If a chatbot can imitate the style and structure of a novel with little effort from a user, there is concern that audiences might choose cheaper or “free” AI-generated alternatives over books that took years to craft. That scenario, critics warn, could erode the financial viability of writing as a profession at a time when many authors already struggle with modest incomes.
Opponents of the authors’ position, including some in the tech community and AI industry, contend that training on broad swaths of text found online qualifies as fair use under current copyright law. Some AI advocates have suggested that restricting access to copyrighted material would hinder innovation and slow progress in a field they view as strategically important for national competitiveness.
Battle for literary souls
Musicians, journalists, visual artists and others have filed similar lawsuits or spoken out about how AI’s use of copyrighted material affects their livelihoods. The fight over AI and copyright has become a surrogate battleground for larger questions about how society values creativity in the age of automation.

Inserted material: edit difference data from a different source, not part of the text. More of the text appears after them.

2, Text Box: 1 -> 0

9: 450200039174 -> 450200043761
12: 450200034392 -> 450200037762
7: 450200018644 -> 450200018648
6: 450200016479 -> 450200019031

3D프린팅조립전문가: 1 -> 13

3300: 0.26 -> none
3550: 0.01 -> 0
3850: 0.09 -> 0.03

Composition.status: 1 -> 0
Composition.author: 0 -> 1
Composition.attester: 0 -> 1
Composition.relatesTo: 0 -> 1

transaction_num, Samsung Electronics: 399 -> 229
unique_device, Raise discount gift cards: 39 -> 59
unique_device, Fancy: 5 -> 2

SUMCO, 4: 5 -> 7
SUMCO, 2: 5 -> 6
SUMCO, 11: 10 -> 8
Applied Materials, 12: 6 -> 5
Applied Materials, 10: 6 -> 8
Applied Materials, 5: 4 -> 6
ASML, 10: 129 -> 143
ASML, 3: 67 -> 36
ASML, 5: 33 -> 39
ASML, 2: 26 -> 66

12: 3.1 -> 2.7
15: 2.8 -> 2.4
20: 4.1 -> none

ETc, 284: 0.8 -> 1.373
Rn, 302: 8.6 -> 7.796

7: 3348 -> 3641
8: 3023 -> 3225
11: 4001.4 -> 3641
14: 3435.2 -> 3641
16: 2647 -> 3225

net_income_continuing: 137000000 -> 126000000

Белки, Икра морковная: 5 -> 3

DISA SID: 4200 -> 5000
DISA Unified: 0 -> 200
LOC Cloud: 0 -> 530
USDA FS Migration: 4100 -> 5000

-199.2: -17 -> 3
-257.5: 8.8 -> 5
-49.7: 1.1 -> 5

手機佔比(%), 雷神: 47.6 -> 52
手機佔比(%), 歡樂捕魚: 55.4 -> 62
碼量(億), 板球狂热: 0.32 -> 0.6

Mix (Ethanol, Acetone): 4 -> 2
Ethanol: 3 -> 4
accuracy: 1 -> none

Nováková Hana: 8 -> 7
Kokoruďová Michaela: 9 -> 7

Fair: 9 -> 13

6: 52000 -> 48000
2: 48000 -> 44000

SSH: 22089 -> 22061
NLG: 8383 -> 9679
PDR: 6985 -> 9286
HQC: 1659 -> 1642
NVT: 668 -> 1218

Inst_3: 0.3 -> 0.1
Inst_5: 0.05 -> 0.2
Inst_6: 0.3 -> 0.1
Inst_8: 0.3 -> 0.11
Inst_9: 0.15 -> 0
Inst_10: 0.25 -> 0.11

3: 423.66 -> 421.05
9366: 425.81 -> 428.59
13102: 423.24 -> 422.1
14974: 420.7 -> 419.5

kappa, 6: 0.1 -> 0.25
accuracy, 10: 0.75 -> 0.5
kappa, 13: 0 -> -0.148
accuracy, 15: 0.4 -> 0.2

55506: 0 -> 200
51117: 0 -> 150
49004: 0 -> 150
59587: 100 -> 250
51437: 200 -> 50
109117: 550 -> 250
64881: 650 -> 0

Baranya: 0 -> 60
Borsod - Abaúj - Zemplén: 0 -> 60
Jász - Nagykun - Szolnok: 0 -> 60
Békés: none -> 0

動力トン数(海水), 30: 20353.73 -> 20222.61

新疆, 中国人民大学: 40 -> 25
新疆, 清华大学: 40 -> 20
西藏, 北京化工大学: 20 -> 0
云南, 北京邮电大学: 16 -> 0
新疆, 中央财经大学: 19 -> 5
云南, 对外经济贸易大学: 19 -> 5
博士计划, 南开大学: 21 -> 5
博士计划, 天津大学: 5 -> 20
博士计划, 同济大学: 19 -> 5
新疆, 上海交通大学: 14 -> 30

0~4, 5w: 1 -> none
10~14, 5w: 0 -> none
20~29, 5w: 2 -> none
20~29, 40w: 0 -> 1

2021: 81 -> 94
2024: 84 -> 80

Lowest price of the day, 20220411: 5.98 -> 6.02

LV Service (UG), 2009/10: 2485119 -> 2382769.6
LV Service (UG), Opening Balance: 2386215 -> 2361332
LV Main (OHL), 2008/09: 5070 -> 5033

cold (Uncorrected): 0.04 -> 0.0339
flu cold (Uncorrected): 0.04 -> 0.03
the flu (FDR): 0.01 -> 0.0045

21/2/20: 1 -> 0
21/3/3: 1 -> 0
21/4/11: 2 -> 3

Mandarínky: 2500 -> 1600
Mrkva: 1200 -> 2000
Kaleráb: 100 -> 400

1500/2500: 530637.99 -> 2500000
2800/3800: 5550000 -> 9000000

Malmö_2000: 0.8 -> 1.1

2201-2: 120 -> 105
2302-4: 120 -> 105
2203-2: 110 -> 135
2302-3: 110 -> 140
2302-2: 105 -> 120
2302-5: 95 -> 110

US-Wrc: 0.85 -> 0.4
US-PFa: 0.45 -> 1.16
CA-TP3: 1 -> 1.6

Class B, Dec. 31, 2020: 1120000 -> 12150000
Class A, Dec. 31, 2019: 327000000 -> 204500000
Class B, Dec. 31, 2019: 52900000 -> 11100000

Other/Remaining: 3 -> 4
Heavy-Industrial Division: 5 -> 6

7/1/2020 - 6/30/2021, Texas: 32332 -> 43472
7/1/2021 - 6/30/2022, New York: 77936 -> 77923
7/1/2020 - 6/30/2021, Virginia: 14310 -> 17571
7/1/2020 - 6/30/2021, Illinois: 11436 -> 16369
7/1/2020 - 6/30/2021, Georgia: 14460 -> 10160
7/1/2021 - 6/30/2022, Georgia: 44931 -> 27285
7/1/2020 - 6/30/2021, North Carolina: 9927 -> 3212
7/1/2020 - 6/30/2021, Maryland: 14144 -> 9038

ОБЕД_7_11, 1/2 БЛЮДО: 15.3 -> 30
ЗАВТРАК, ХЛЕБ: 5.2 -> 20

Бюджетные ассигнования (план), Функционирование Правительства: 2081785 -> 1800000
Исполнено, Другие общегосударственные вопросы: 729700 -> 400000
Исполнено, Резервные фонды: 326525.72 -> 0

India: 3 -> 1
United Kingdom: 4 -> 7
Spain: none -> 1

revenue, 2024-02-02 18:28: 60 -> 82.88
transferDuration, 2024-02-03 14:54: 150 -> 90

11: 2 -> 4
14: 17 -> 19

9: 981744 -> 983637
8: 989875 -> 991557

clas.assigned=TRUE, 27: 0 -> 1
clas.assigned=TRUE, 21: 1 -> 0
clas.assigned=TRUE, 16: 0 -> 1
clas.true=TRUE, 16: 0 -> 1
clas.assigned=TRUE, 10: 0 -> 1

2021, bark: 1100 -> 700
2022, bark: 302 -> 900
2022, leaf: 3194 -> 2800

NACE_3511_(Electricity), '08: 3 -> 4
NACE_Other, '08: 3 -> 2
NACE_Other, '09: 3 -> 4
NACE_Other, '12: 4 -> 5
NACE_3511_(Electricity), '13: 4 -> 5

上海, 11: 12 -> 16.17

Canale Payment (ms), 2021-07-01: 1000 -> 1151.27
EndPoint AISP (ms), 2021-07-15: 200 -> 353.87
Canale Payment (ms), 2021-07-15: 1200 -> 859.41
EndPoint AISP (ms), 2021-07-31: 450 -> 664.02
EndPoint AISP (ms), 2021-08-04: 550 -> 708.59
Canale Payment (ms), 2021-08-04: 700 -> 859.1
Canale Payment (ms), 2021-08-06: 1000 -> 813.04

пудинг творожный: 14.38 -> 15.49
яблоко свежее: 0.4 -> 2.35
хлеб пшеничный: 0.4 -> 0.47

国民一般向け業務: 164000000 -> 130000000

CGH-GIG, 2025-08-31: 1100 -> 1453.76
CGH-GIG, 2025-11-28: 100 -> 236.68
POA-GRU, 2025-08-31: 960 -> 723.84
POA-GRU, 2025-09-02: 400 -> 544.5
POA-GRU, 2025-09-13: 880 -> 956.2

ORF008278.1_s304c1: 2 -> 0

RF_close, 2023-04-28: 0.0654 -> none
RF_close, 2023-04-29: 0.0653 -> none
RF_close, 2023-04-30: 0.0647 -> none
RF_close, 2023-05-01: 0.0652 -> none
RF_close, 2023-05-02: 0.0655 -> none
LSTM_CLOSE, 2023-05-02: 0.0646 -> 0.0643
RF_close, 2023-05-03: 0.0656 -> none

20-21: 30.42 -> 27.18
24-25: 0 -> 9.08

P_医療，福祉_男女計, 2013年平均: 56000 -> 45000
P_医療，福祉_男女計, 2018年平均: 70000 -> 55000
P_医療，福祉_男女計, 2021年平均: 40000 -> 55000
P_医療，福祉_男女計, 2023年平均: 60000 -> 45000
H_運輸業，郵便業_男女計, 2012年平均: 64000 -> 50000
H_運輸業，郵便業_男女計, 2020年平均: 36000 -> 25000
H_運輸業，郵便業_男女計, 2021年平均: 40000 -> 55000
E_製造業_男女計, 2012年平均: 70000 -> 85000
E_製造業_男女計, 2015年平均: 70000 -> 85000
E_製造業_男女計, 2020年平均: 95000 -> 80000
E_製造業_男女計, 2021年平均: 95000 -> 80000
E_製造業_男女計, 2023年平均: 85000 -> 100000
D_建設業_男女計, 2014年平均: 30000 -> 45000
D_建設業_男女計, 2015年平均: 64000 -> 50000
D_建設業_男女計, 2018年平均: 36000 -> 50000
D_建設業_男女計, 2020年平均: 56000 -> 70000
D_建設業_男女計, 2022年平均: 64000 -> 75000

Baldacci’s fight has also taken him beyond the courtroom and into the halls of Congress. He has testified before lawmakers and advocated for legislative action to clarify copyright protections in the era of AI. At a Senate Judiciary Subcommittee hearing, he appealed to legislators to update laws to give creators better tools to protect their work and to ensure transparency in AI training datasets.
Baldacci and supporters suggested that AI companies should be required to disclose when they use copyrighted works in training and to negotiate licenses where appropriate. Such changes, they argue, could provide a fairer balance between innovation and the rights of creators.
“People were telling me they were so proud of me to go down there and speak to my heart about these issues and to talk and to sort of confront what’s going on and to stand up for creative people across the world,” Baldacci said. “It was a small little magical moment of feeling really good about doing something.”
The lawsuit and the public discussion around it are bringing attention to the invisible labor that goes into producing AI outputs. If the legal landscape shifts in favor of Baldacci and other authors, it could reshape how AI systems are trained, potentially leading to new norms for licensing data and compensating creators.
That could mean changes in how AI chatbots answer questions about fiction or how they generate content that resembles existing works. Users may see more disclaimers about sources or limitations on derivative outputs.
The outcome of Baldacci’s battle may help define the rules of engagement between human creativity and AI. Whether Baldacci ultimately succeeds, he is firm that his stance with regard to protecting creators and their rights won’t change.
“Stories drive me. I mean, other than being a father and a husband, those three roles—a father, a husband, and a writer, that’s me,” Baldacci said. If you take away one leg of that stool, the stool falls over.”